Turquie : Mesures de la Banque centrale pour la stabilité financière

16 Août, 2018, 01:23 | Auteur: Aubrey Nash
  • Le président turc Recep Tayyip Erdogan le 13 août 2018 à Ankara

Sanctions réciproques, menaces, puis annonce vendredi sur Twitter par M. Trump du doublement des droits de douane sur l'acier et l'aluminium turcs: les tensions entre ces deux pays alliés au sein de l'Otan sont allées crescendo ces derniers jours, emportant la monnaie turque.

Dans ses annonces lundi, la banque centrale n'a pas fait mention des taux, au grand dam des milieux économiques. La banque centrale de Turquie a en effet annoncé lundi qu'elle fournirait "toutes les liquidtés nécessaires aux banques". Lors de la journée de vendredi, elle avait perdu jusqu'à 16% de sa valeur face au dollar.

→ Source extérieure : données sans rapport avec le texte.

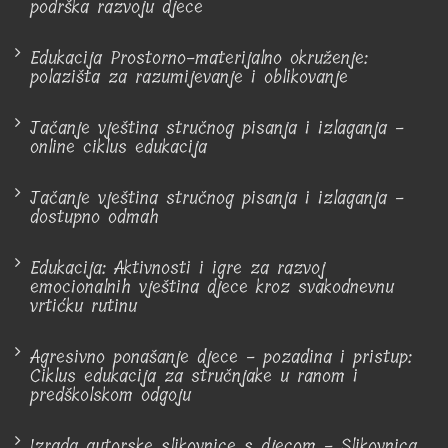
podrška razvoju djece
Edukacija Prostorno-materijalno okruženje:
polazišta za razumijevanje i oblikovanje
Jačanje vještina stručnog pisanja i izlaganja -
online ciklus edukacija
Jačanje vještina stručnog pisanja i izlaganja -
dostupno odmah
Edukacija: Aktivnosti i igre za razvoj
emocionalnih vještina djece kroz svakodnevnu
vrtićku rutinu
Agresivno ponašanje djece - pozadina i pristup:
Ciklus edukacija za stručnjake u ranom i
predškolskom odgoju
Izrada autorske slikovnice s djecom - Slikovnica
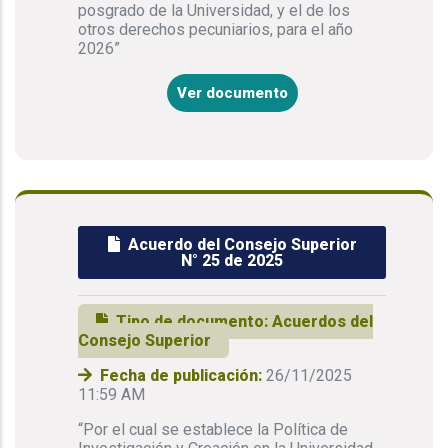
posgrado de la Universidad, y el de los
otros derechos pecuniarios, para el año
2026”
Ver documento
Acuerdo del Consejo Superior
N° 25 de 2025
Tipo de documento:
Acuerdos del
Consejo Superior
Fecha de publicación:
26/11/2025
11:59 AM
“Por el cual se establece la Política de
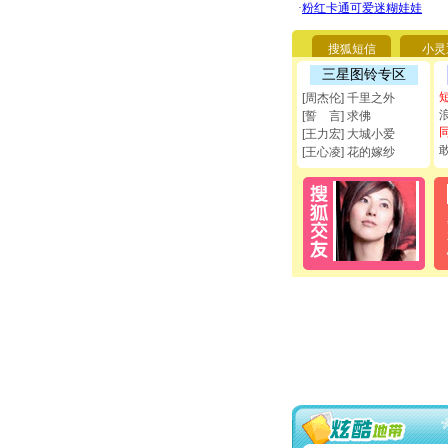
搜狐短信
小灵
三星图铃专区
[周杰伦] 千里之外
[誓 言] 求佛
[王力宏] 大城小爱
[王心凌] 花的嫁纱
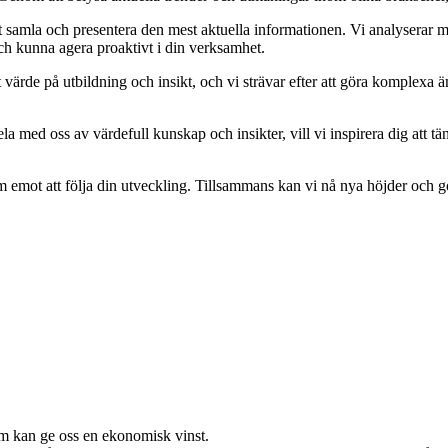
tt samla och presentera den mest aktuella informationen. Vi analyserar 
och kunna agera proaktivt i din verksamhet.
tort värde på utbildning och insikt, och vi strävar efter att göra komplexa 
a med oss av värdefull kunskap och insikter, vill vi inspirera dig att tä
ram emot att följa din utveckling. Tillsammans kan vi nå nya höjder och g
om kan ge oss en ekonomisk vinst.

La banque centrale, a publié un communiqué lunid matin, indiquant qu'elle surveillerait "de près la profondeur des marchés et (l'évolution) des prix, et prendra toutes les mesures nécessaires pour asusrer la stabilité financière, si cela est jugé nécessaire". La livre turque s'échange aujourd'hui à 6,9 pour un dollar.

L'indice des valeurs bancaires turques est tombé à son plus bas depuis novembre 2003 sur la base des cours en dollars et les obligations bancaires en dollars, comme la dette souveraine, ont chuté, tandis que la Bourse d'Istanbul a perdu jusqu'à près de 7%, l'indice des valeurs vedettes de la Bourse d'Istanbul affichant un repli d'environ 50%, toujours en dollars, depuis le début de l'année.

Mais l'impact de cette annonce s'est estompé quelques heures plus tard lorsque le président Erdogan a accusé les Etats-Unis de vouloir "frapper dans le dos" la Turquie, provoquant un plongeon de la livre qui illustre l'inquiétude des marchés face à ces tensions diplomatiques. "Tant que Recep Tayyip Erdogan restera intransigeant, il sera compliqué de voir les investisseurs internationaux revenir en Turquie", avait souligné plus tôt Rebecca O'Keeffe, pour Interactive investor.

Le ministre des Finances a ajouté qu'un plan avait été concocté pour les banques et pour l'économie "réelle", en particulier les PME, qui sont le plus touchées par les fluctuations de change.

S'exprimant devant ses partisans à Trébizonde, une cité balnéaire de la mer Noire, Erdogan a réfuté dimanche l'idée que la Turquie était confrontée à une crise financière comparable à celle qui a touché les pays asiatiques il y a un vingtaine d'années.

Le ministre exclut que la Turquie intervienne sur les comptes bancaires en dollar, affirmant que toute saisie ou conversion de ces dépôts en livre turque étaient exclues.

Dimanche, le président Erdogan avait prévenu qu'il entendait riposter à ce qu'il a qualifié de "complot politique" américain contre la Turquie en cherchant "de nouveaux marchés et alliés".

La banque centrale avait relevé les taux en urgence en mai pour soutenir la monnaie nationale et avait récidivé le mois suivant.

La BBDK, l'organisme de tutelle du secteur bancaire turc, a fait savoir qu'il limitait les opérations bancaires sur les swaps de devises.